▶ _To do_: What is needed is an exact copy of the records, with the images left out.

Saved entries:

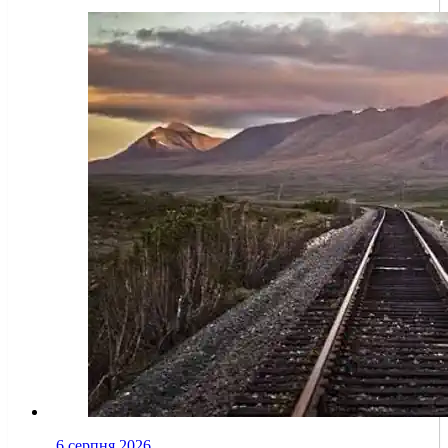
6 серпня 2026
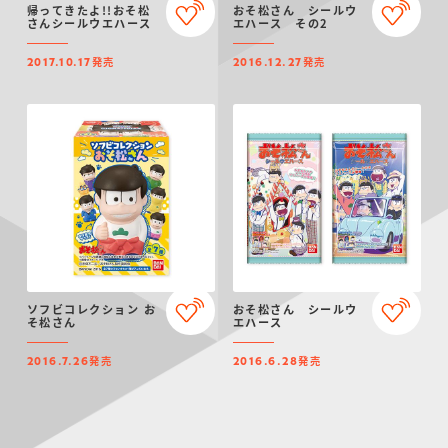
帰ってきたよ!!おそ松
おそ松さん シールウ
さんシールウエハース
エハース その2
発売
発売
2017.10.17
2016.12.27
ソフビコレクション お
おそ松さん シールウ
そ松さん
エハース
発売
発売
2016.7.26
2016.6.28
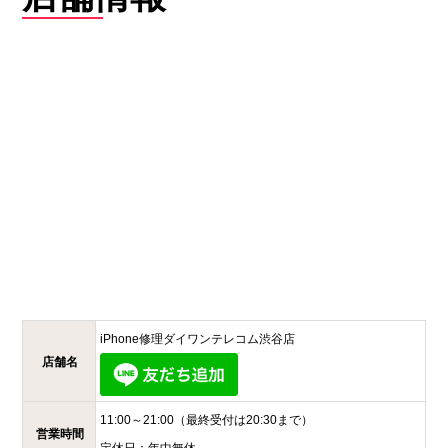
iPhone修理ダイワンテレコム
渋谷店
店舗名
11:00～21:00
（最終受付は20:30まで）
営業時間
定休日：
年中無休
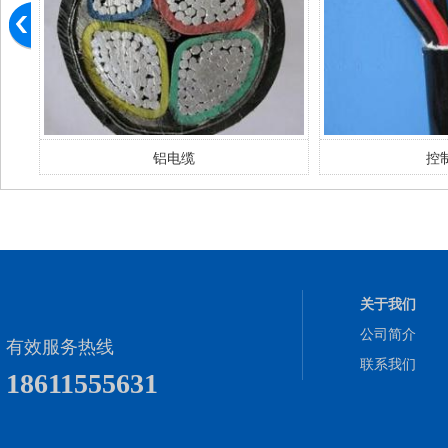
铝电缆
控
关于我们
公司简介
有效服务热线
联系我们
18611555631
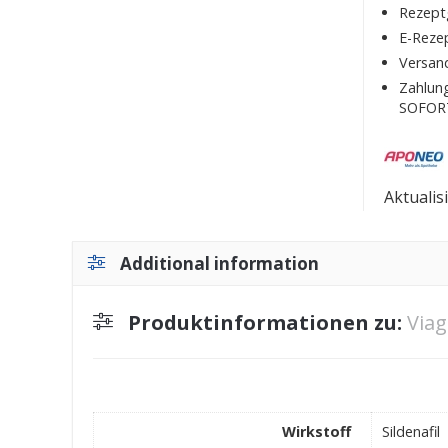
Rezeptg
E-Reze
Versan
Zahlung
SOFORT
Aktualis
Additional information
Produktinformationen zu:
Viag
Wirkstoff
Sildenafil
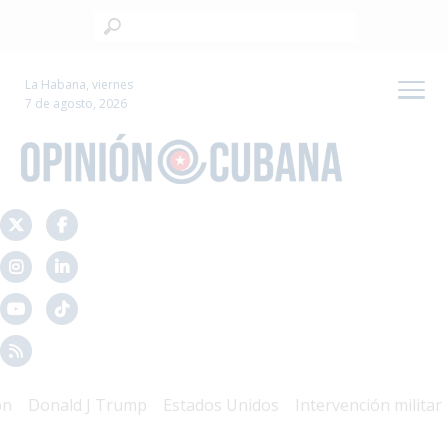
La Habana, viernes
7 de agosto, 2026
Donald J Trump
Estados Unidos
Intervención militar
Ma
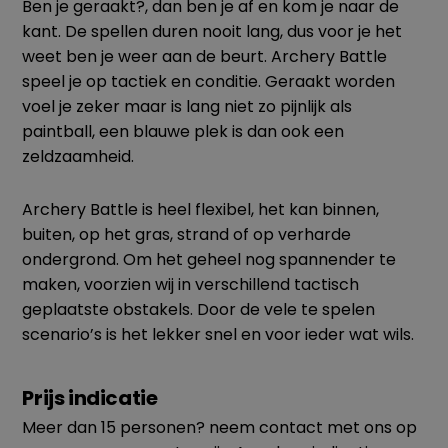
Ben je geraakt?, dan ben je af en kom je naar de
kant. De spellen duren nooit lang, dus voor je het
weet ben je weer aan de beurt. Archery Battle
speel je op tactiek en conditie. Geraakt worden
voel je zeker maar is lang niet zo pijnlijk als
paintball, een blauwe plek is dan ook een
zeldzaamheid.
Archery Battle is heel flexibel, het kan binnen,
buiten, op het gras, strand of op verharde
ondergrond. Om het geheel nog spannender te
maken, voorzien wij in verschillend tactisch
geplaatste obstakels. Door de vele te spelen
scenario’s is het lekker snel en voor ieder wat wils.
Prijs indicatie
Meer dan 15 personen? neem contact met ons op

▶ _Result of this exercise_:
6 серпня 2026
帰ってきたよ!!おそ松
おそ松さん シールウ
さんシールウエハース
エハース その2
発売
発売
2017.10.17
2016.12.27
ソフビコレクション お
おそ松さん シールウ
そ松さん
エハース
発売
発売
2016.7.26
2016.6.28
iPhone修理ダイワンテレコム
渋谷店
店舗名
11:00～21:00
（最終受付は20:30まで）
営業時間
定休日：
年中無休
铝电缆
控
关于我们
公司简介
有效服务热线
联系我们
18611555631
Rezeptg
E-Reze
Versan
Zahlung
SOFORT
Aktualis
Additional information
Produktinformationen zu:
Viag
Wirkstoff
Sildenafil
La Habana, viernes
7 de agosto, 2026
Donald J Trump
Estados Unidos
Intervención militar
Ma
Ben je geraakt?, dan ben je af en kom je naar de
kant. De spellen duren nooit lang, dus voor je het
weet ben je weer aan de beurt. Archery Battle
speel je op tactiek en conditie. Geraakt worden
voel je zeker maar is lang niet zo pijnlijk als
paintball, een blauwe plek is dan ook een
zeldzaamheid.
Archery Battle is heel flexibel, het kan binnen,
buiten, op het gras, strand of op verharde
ondergrond. Om het geheel nog spannender te
maken, voorzien wij in verschillend tactisch
geplaatste obstakels. Door de vele te spelen
scenario’s is het lekker snel en voor ieder wat wils.
Prijs indicatie
Meer dan 15 personen? neem contact met ons op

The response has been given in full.